WHAT YOU ARE ASKED TO DO: Copy out every line of the material below, character for character, apart from the pictures.

SOURCE DATA:
· · · ·
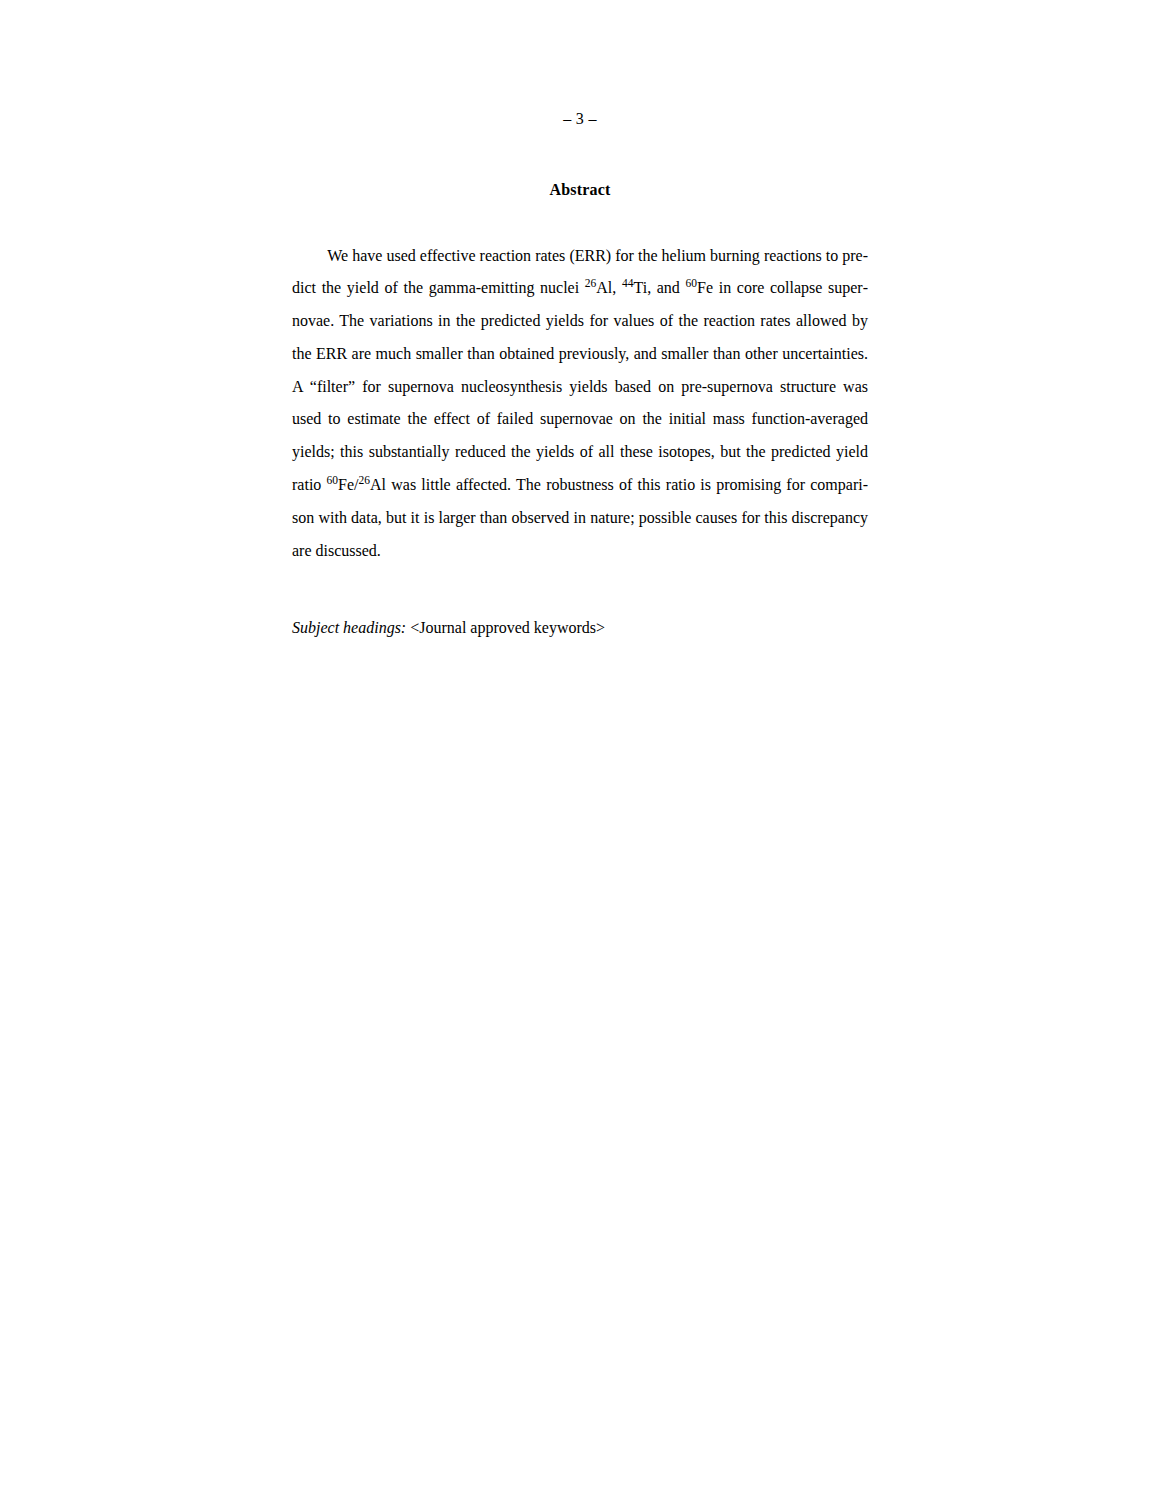– 3 –
Abstract
We have used effective reaction rates (ERR) for the helium burning reactions to predict the yield of the gamma-emitting nuclei 26Al, 44Ti, and 60Fe in core collapse supernovae. The variations in the predicted yields for values of the reaction rates allowed by the ERR are much smaller than obtained previously, and smaller than other uncertainties. A “filter” for supernova nucleosynthesis yields based on pre-supernova structure was used to estimate the effect of failed supernovae on the initial mass function-averaged yields; this substantially reduced the yields of all these isotopes, but the predicted yield ratio 60Fe/26Al was little affected. The robustness of this ratio is promising for comparison with data, but it is larger than observed in nature; possible causes for this discrepancy are discussed.
Subject headings: <Journal approved keywords>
· · · ·
SOLUTION FOR THIS EXERCISE:
– 3 –
Abstract
We have used effective reaction rates (ERR) for the helium burning reactions to predict the yield of the gamma-emitting nuclei 26Al, 44Ti, and 60Fe in core collapse supernovae. The variations in the predicted yields for values of the reaction rates allowed by the ERR are much smaller than obtained previously, and smaller than other uncertainties. A “filter” for supernova nucleosynthesis yields based on pre-supernova structure was used to estimate the effect of failed supernovae on the initial mass function-averaged yields; this substantially reduced the yields of all these isotopes, but the predicted yield ratio 60Fe/26Al was little affected. The robustness of this ratio is promising for comparison with data, but it is larger than observed in nature; possible causes for this discrepancy are discussed.
Subject headings: <Journal approved keywords>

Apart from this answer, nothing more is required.